From the simple hourglass and the more complex water clocks, the Greeks progressed to some truly remarkable celestial motion computers. One of these, built almost a hundred years before the birth of Christ, was recently found on the sea bottom off the Greek island of Antikythera. It had been aboard a ship which sank, and its discovery came as a surprise to scholars since history recorded no such complex devices for that era. The salvaged Greek computer was designed for astronomical work, showing locations of stars, predicting eclipses, and describing various cycles of heavenly bodies. Composed of dozens of gears, shafts, slip rings, and accurately inscribed plates, it was a computer in the best sense of the word and was not exceeded technically for many centuries.
The Greek engineer Vitruvius made an interesting observation when he said, “All machinery is generated by Nature and the revolution of the universe guides and controls. Our fathers took precedents from Nature—developed the comforts of life by their inventions. They rendered some things more convenient by machines and their revolutions.” Hindsight and language being what they are, today we can make a nice play on the word “revolution” as applied to the machine. The Antikythera computer was a prime example of what Vitruvius was talking about. Astronomy was such a complicated business that it was far simpler to make a model of the many motions rather than diagram them or try to retain them in his mind.
There were, of course, some die-hard classicists who decried the use of machines to do the work of pure reasoning. Archytas, who probably invented the screw—or at least discovered its mechanical principle—attempted to apply such mechanical devices to the solving of geometrical problems. For this he was taken to task by purist Plato who sought to preserve the distinct division between “mind” and “machine.”

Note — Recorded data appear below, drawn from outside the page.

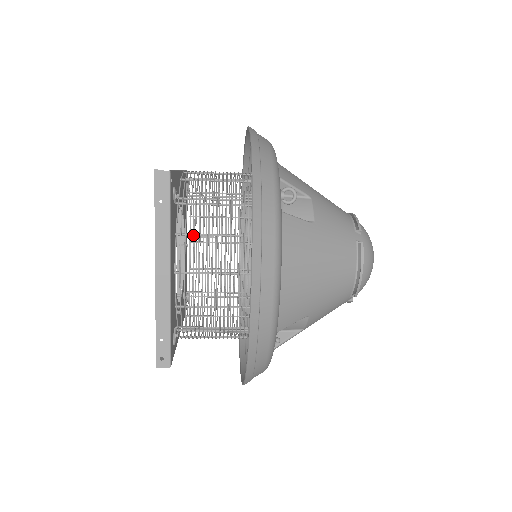
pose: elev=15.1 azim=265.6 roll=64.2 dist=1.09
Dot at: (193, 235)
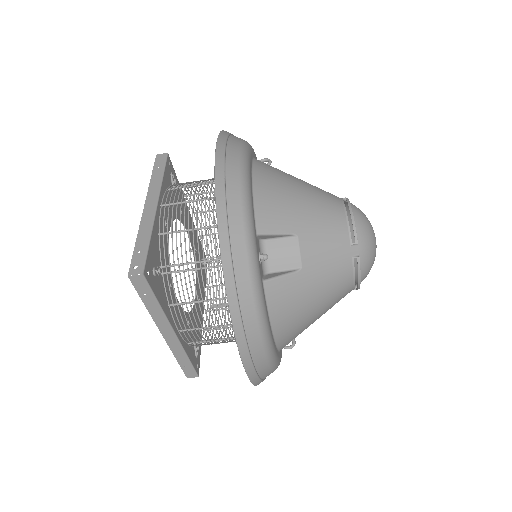
Dot at: (182, 187)
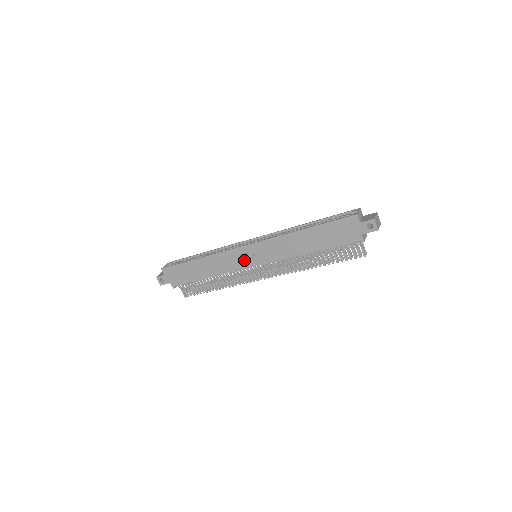
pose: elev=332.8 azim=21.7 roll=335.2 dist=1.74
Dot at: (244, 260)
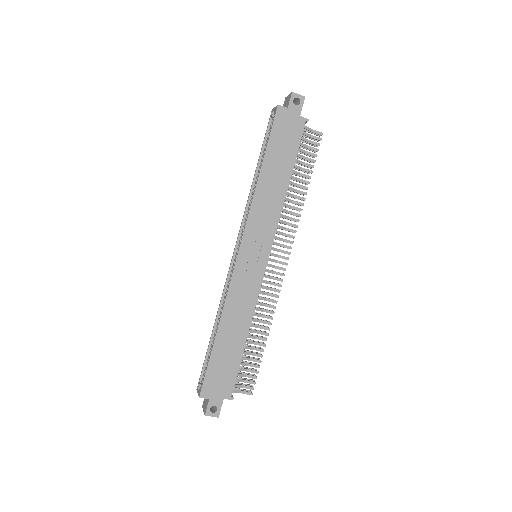
Dot at: (253, 269)
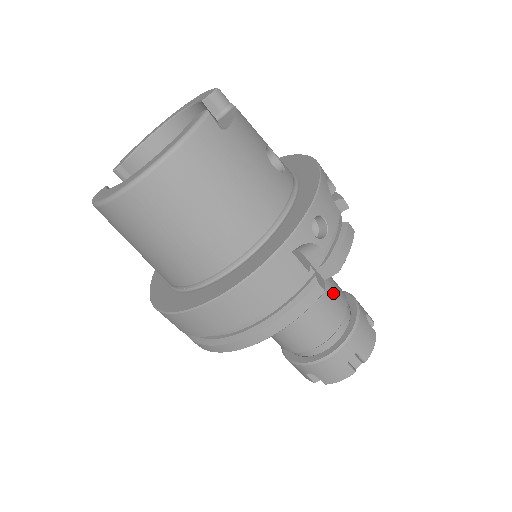
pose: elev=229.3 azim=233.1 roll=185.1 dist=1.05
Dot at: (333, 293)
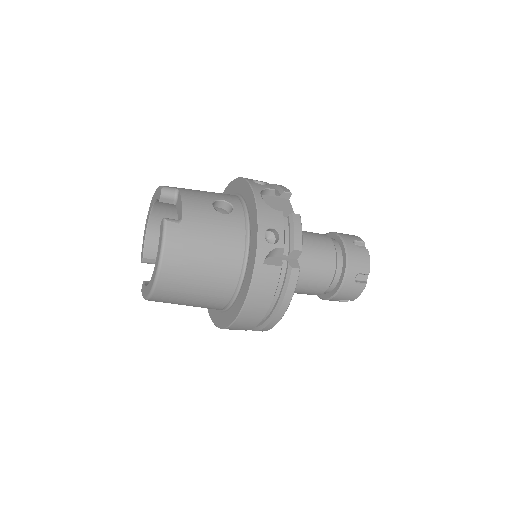
Dot at: (318, 248)
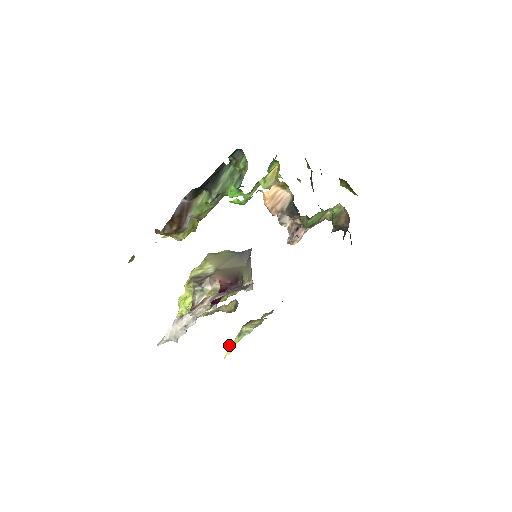
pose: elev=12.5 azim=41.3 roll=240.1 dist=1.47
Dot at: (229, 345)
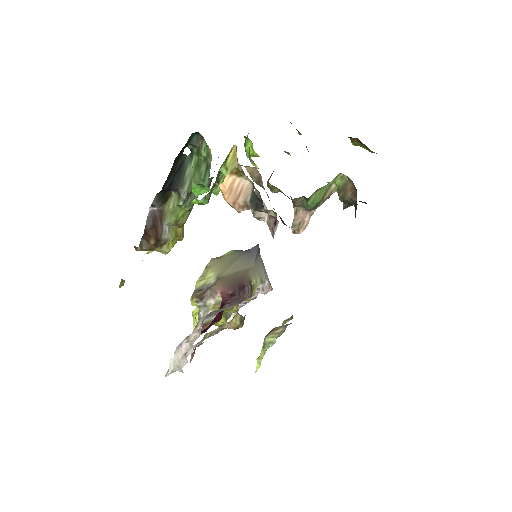
Dot at: (256, 359)
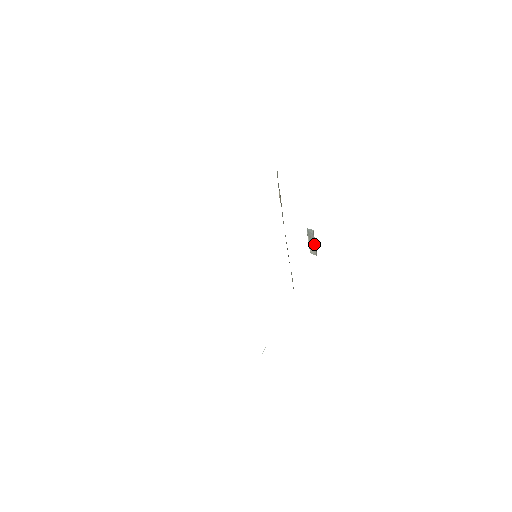
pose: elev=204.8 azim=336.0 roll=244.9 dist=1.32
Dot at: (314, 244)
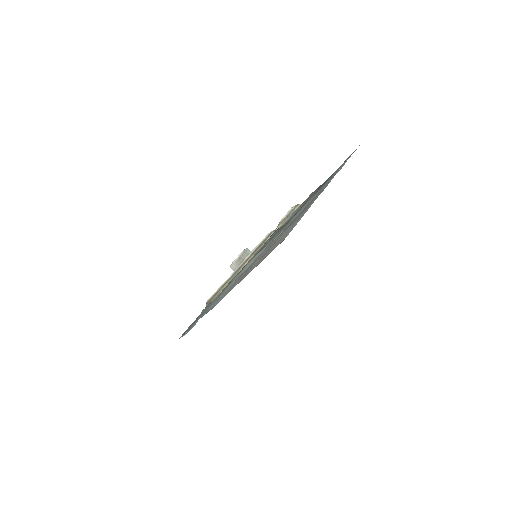
Dot at: (241, 262)
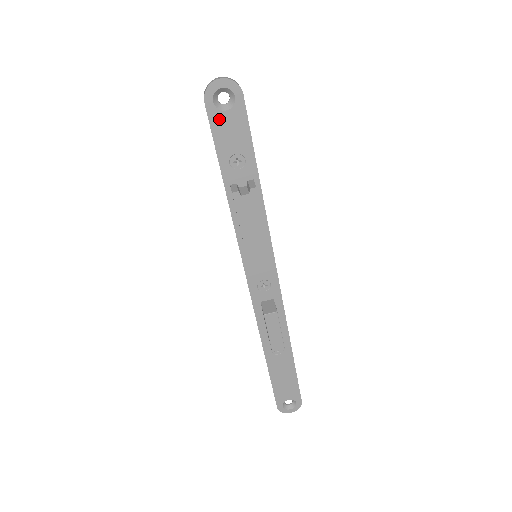
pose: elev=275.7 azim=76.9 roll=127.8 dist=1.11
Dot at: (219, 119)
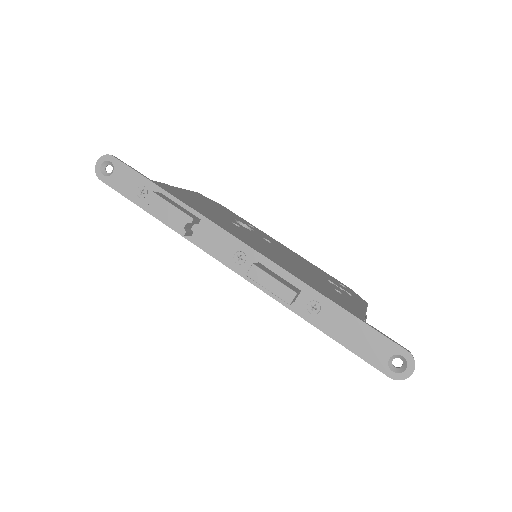
Dot at: (114, 180)
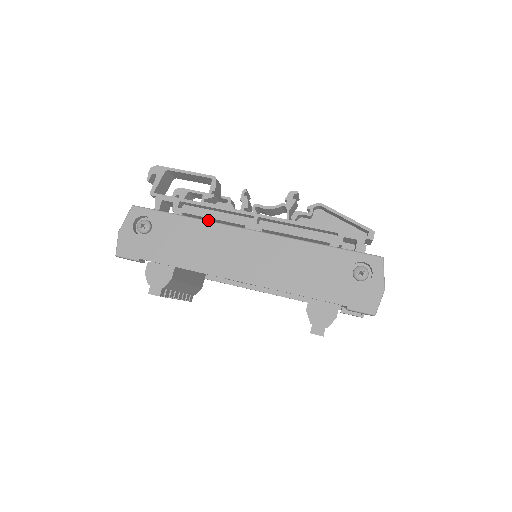
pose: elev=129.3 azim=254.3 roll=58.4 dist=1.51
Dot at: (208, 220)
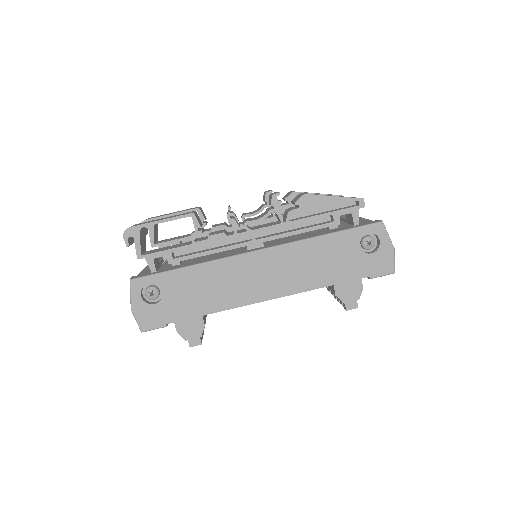
Dot at: occluded
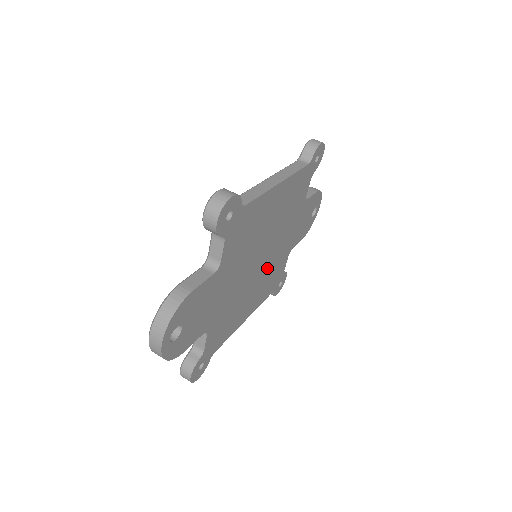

Yet the syllogistic philosophers themselves, with their major premise, minor premise, and conclusion, were unwittingly setting the stage for a different kind of computer—the logic machine. Plato would be horrified today to see crude decks of cards, or simple electromechanical contrivances, solving problems of “reason” far faster than he could; in fact, as fast as the conditions could be set into them!